Many Social Constructionist ideas emerged from linguistic, discursive, narrative and dialogical turns. One of them is the following: in our daily relations with others, we construct the realities in which we live. To put it another way, as we communicate with each other, we construct the world in which we live and we construct ourselves. Then, the central concern for Social Construction is about what people do together and what this action produces. This interest in the coordination of action, in dance, moves from the margins to the center. This means a radical separation from the modernist tradition whose main interest, the center, is located inside individuals and their private characteristics. Even, when speaking about relations, modernism refers to the relation between individuals, how individuals relate. Social Construction invites us to move from a focus on the individual to the relation. Different ways in which we describe and explain the world are results of our relations: understandings about the world are achieved through coordination among people -negotiations, agreements, comparison, etc. From this point of view, relations are prior to everything intelligible. There is nothing to us as an intelligible world of objects and people until there are relations.

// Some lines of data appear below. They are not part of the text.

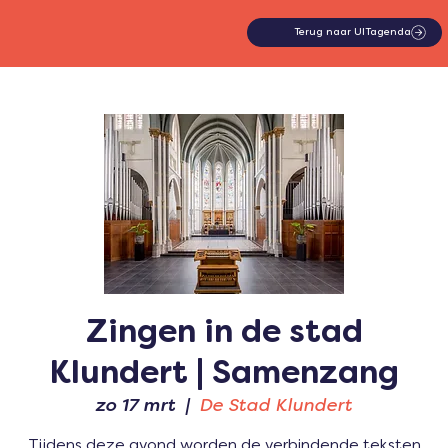
Terug naar UITagenda
Zingen in de stad
Klundert | Samenzang
zo 17 mrt
  |  
De Stad Klundert
Tijdens deze avond worden de verbindende teksten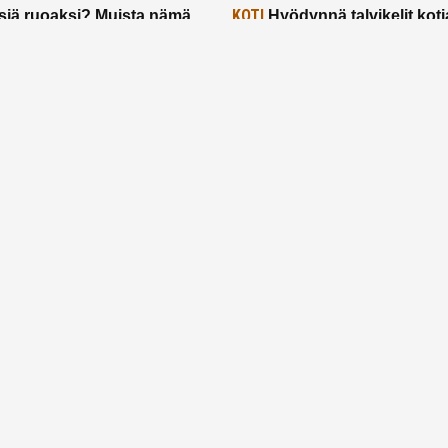
KOTI
siä ruoaksi? Muista nämä
Hyödynnä talvikelit koti
t paremman aterian
– 2 näppärää vinkkiä!
24.2.2025
Etusivu
Meistä
Ruuhkavuodet
Lapsiperhe
Vanhemmuus
Tietosuojalauseke
© 2026 Ruuhkavuodet.fi. Kaikki oikeudet pidätetään.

McNamee & Hosking (2012) prefer to speak about Social Construction as Relational Construction because the center of attention is the relational process, as opposed to pre-existing structures (individual or social) and its influence on how we construct the world. Three fundamental characteristics would have these relational processes: a) both, human and non-humans actors, contribute to and are products of the process of reality construction; b) construction of reality is described as an inter-action process - relations between actors, not as individual inter-action and c) “textuality” refers to all relational realities and not only about written or spoken texts.